De entre todas las noticias que recibimos en la noche del domingo, pocas me alegraron tanto como la certeza del fracaso en Madrid de la izquierda populista. Ni Errejón va a mandar en la Comunidad ni Carmena revalidará su cargo como alcaldesa.

El caso de Carmena es digno de estudio: nunca Madrid estuvo más sucio, nunca fue más inseguro, nunca se pagó un IBI tan alto ni se desatendió más la política cultural, pero una gran mayoría de gente (por fortuna, no tan grande como algunos pensaban) sigue creyendo que es una alcaldesa maravillosa, y que si en Madrid suben los atracos, la contaminación o la mugre en las calles es por culpa de un misterioso demiurgo ajeno a la simpática abuelita que ha sido la mejor relaciones públicas de sí misma.

Personalmente, Manuela Carmena me cae bien. Ha sido siempre encantadora en su trato conmigo, y decir otra cosa sería mentir. Pero, con la misma sonrisa con la que piropeaba un vestido que llevaba puesto o me felicitaba cariñosamente por un discurso que acababa de pronunciar, ejecutó el despido de Pérez de la Fuente del teatro Español. El pecado de Pérez era, simplemente, haber sido nombrado -¡por concurso público!- en la época de Ana Botella.

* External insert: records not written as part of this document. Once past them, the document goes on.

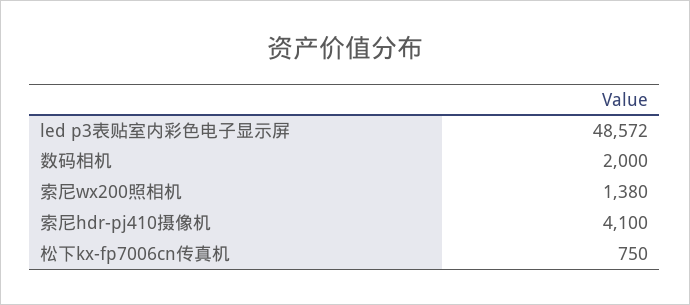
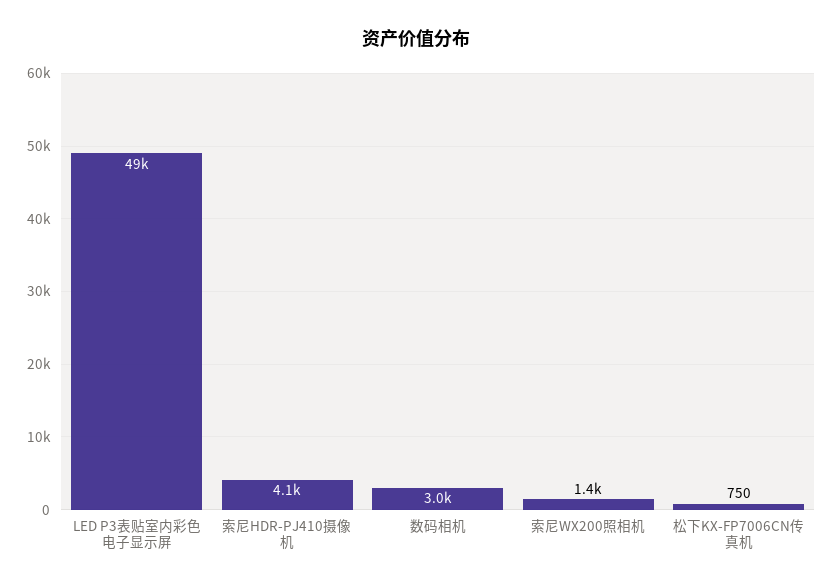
  {
    "led p3表贴室内彩色电子显示屏": 48572,
-   "数码相机": 2000,
+   "数码相机": 3000,
    "索尼wx200照相机": 1380,
    "索尼hdr-pj410摄像机": 4100,
    "松下kx-fp7006cn传真机": 750
  }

A la sonriente Carmena no le tembló la mano a la hora de poner en la calle por una cuestión puramente ideológica a un buen profesional que hacía un trabajo sin tacha. Ahí empecé yo a enterarme de lo que había detrás de tanta sonrisa y tanto buen rollo.

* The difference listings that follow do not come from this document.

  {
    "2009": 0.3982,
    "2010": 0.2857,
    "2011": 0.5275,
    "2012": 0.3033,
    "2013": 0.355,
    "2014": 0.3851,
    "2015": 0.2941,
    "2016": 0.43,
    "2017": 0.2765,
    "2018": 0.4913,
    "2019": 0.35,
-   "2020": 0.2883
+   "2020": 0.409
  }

Carmena es la de la expresión amable y la de la afabilidad natural, pero también la que hizo disminuir el déficit a base de no ejecutar presupuestos, la que tiene en el aire la operación Chamartín, la que amarga la vida a los empresarios de hostelería, la que multiplicó los cargos de confianza, la que hizo la vista gorda con la okupación de edificios privados y públicos, la que tuvo la desfachatez de decir que, si no revalidaba el cargo de alcaldesa, dejaría el consistorio.

Sorprende que no hubiese reacción alguna ante quien deja claro que no quiere servir, sino mandar. Pero a Carmena se le perdonaba todo: los contenedores sin vaciar, los manteros a tutiplén, las multas a los hosteleros por tener once sillas en vez de diez, el aumento de atracos, la muerte lenta de Matadero, los contratos a dedo, las subvenciones inexplicables. ¡Ay si a un alcalde de derechas se le ocurre reducir el número de casetas de la Feria del Libro, como hizo este año el Ayuntamiento madrileño! Carmena estaba tocada por una especie de sortilegio que la convertía en intocable, y que no se te ocurriera decir lo contrario porque automáticamente alguien te llamaba facha.

Hoy, algunos hierven de indignación con la certeza de que la abuelita que hacía magdalenas y empanadillas ya no va a reinar en el palacio de Cibeles, y recuerdan que ha ganado en concejales y en votos. Lo mismo, por cierto, que le pasó a Esperanza Aguirre hace cuatro años y se tuvo que ir a la oposición. A diferencia de Aguirre, Carmena ya ha dejado claro que se va a su casa: o César, o nada.

Espero que quien ocupe su silla en el consistorio sea juzgado con la misma generosidad que Manuela, aunque me temo que no van a ir por ahí los tiros. En cualquier caso, a la ya ex alcaldesa le deseo lo mejor en lo personal. En lo político, me alegro infinitamente de que emprenda la retirada.